Look for "SEPE" in the material below and show each line that contains it.

========================================================================

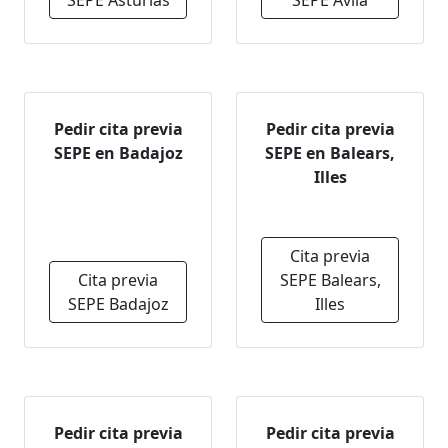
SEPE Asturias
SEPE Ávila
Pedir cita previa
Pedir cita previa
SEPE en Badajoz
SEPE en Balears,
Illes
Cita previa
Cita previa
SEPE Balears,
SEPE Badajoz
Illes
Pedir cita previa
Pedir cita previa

========================================================================

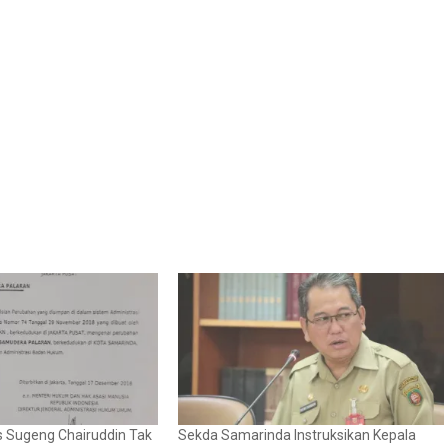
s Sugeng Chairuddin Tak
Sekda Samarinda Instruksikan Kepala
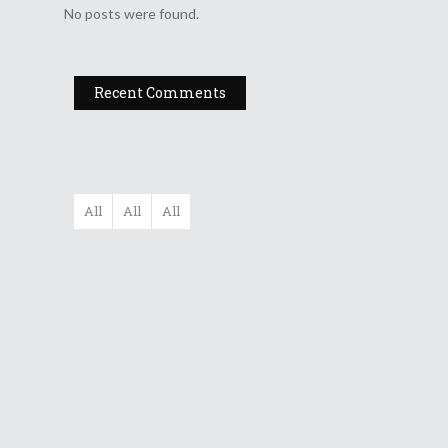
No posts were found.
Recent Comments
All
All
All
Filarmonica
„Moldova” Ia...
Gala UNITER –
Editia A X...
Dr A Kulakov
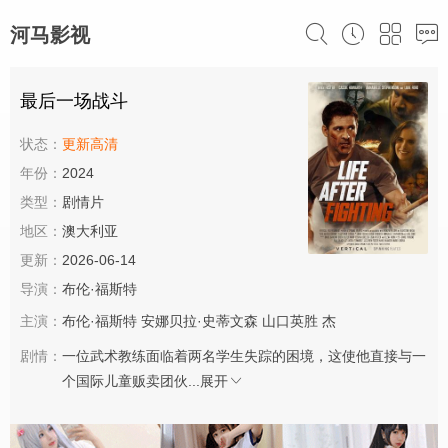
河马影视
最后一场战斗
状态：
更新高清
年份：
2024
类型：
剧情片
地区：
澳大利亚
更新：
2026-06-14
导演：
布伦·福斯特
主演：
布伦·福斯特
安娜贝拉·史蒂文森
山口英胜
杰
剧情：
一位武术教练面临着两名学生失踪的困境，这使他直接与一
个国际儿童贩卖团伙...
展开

========================================================================

• ANSWER SPACE
SEPE Asturias
SEPE Ávila
SEPE en Badajoz
SEPE en Balears,
SEPE Balears,
SEPE Badajoz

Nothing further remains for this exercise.